— START Task inputs —

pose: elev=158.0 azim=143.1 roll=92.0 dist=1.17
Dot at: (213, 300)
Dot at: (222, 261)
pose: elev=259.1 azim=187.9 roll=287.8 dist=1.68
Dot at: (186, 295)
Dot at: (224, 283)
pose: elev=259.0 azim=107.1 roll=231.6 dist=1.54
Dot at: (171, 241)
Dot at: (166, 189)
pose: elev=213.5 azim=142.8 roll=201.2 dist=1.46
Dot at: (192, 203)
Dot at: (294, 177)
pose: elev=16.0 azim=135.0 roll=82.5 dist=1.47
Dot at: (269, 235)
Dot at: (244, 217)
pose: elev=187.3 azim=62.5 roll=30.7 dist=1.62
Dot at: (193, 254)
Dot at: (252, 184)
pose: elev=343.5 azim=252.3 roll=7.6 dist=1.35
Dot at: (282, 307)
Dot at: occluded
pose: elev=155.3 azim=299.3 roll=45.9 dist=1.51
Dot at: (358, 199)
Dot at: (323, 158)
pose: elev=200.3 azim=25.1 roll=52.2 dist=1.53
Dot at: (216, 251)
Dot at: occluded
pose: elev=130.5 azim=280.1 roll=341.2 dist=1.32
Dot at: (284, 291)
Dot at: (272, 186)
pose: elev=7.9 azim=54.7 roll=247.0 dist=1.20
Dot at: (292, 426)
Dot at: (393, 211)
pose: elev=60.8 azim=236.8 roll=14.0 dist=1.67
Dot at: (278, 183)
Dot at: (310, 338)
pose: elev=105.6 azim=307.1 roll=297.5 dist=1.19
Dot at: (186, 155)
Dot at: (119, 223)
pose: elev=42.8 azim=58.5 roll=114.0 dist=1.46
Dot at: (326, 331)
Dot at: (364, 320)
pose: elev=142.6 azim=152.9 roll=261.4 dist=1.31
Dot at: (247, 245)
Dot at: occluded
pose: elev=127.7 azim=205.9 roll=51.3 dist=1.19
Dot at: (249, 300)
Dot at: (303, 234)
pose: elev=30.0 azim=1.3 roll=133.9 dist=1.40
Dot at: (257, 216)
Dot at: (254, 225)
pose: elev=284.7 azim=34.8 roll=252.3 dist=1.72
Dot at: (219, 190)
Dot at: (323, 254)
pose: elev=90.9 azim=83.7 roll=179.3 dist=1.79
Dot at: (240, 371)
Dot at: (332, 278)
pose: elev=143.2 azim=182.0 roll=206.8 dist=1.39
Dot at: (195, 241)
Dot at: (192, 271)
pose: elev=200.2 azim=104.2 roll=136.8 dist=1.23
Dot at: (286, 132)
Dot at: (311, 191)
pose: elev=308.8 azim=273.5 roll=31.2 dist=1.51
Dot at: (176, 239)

— END Task inputs —

#### Stated problem
Return every line of the records above, unchanged and in their original order.

#### Answer to the task
pose: elev=158.0 azim=143.1 roll=92.0 dist=1.17
Dot at: (213, 300)
Dot at: (222, 261)
pose: elev=259.1 azim=187.9 roll=287.8 dist=1.68
Dot at: (186, 295)
Dot at: (224, 283)
pose: elev=259.0 azim=107.1 roll=231.6 dist=1.54
Dot at: (171, 241)
Dot at: (166, 189)
pose: elev=213.5 azim=142.8 roll=201.2 dist=1.46
Dot at: (192, 203)
Dot at: (294, 177)
pose: elev=16.0 azim=135.0 roll=82.5 dist=1.47
Dot at: (269, 235)
Dot at: (244, 217)
pose: elev=187.3 azim=62.5 roll=30.7 dist=1.62
Dot at: (193, 254)
Dot at: (252, 184)
pose: elev=343.5 azim=252.3 roll=7.6 dist=1.35
Dot at: (282, 307)
Dot at: occluded
pose: elev=155.3 azim=299.3 roll=45.9 dist=1.51
Dot at: (358, 199)
Dot at: (323, 158)
pose: elev=200.3 azim=25.1 roll=52.2 dist=1.53
Dot at: (216, 251)
Dot at: occluded
pose: elev=130.5 azim=280.1 roll=341.2 dist=1.32
Dot at: (284, 291)
Dot at: (272, 186)
pose: elev=7.9 azim=54.7 roll=247.0 dist=1.20
Dot at: (292, 426)
Dot at: (393, 211)
pose: elev=60.8 azim=236.8 roll=14.0 dist=1.67
Dot at: (278, 183)
Dot at: (310, 338)
pose: elev=105.6 azim=307.1 roll=297.5 dist=1.19
Dot at: (186, 155)
Dot at: (119, 223)
pose: elev=42.8 azim=58.5 roll=114.0 dist=1.46
Dot at: (326, 331)
Dot at: (364, 320)
pose: elev=142.6 azim=152.9 roll=261.4 dist=1.31
Dot at: (247, 245)
Dot at: occluded
pose: elev=127.7 azim=205.9 roll=51.3 dist=1.19
Dot at: (249, 300)
Dot at: (303, 234)
pose: elev=30.0 azim=1.3 roll=133.9 dist=1.40
Dot at: (257, 216)
Dot at: (254, 225)
pose: elev=284.7 azim=34.8 roll=252.3 dist=1.72
Dot at: (219, 190)
Dot at: (323, 254)
pose: elev=90.9 azim=83.7 roll=179.3 dist=1.79
Dot at: (240, 371)
Dot at: (332, 278)
pose: elev=143.2 azim=182.0 roll=206.8 dist=1.39
Dot at: (195, 241)
Dot at: (192, 271)
pose: elev=200.2 azim=104.2 roll=136.8 dist=1.23
Dot at: (286, 132)
Dot at: (311, 191)
pose: elev=308.8 azim=273.5 roll=31.2 dist=1.51
Dot at: (176, 239)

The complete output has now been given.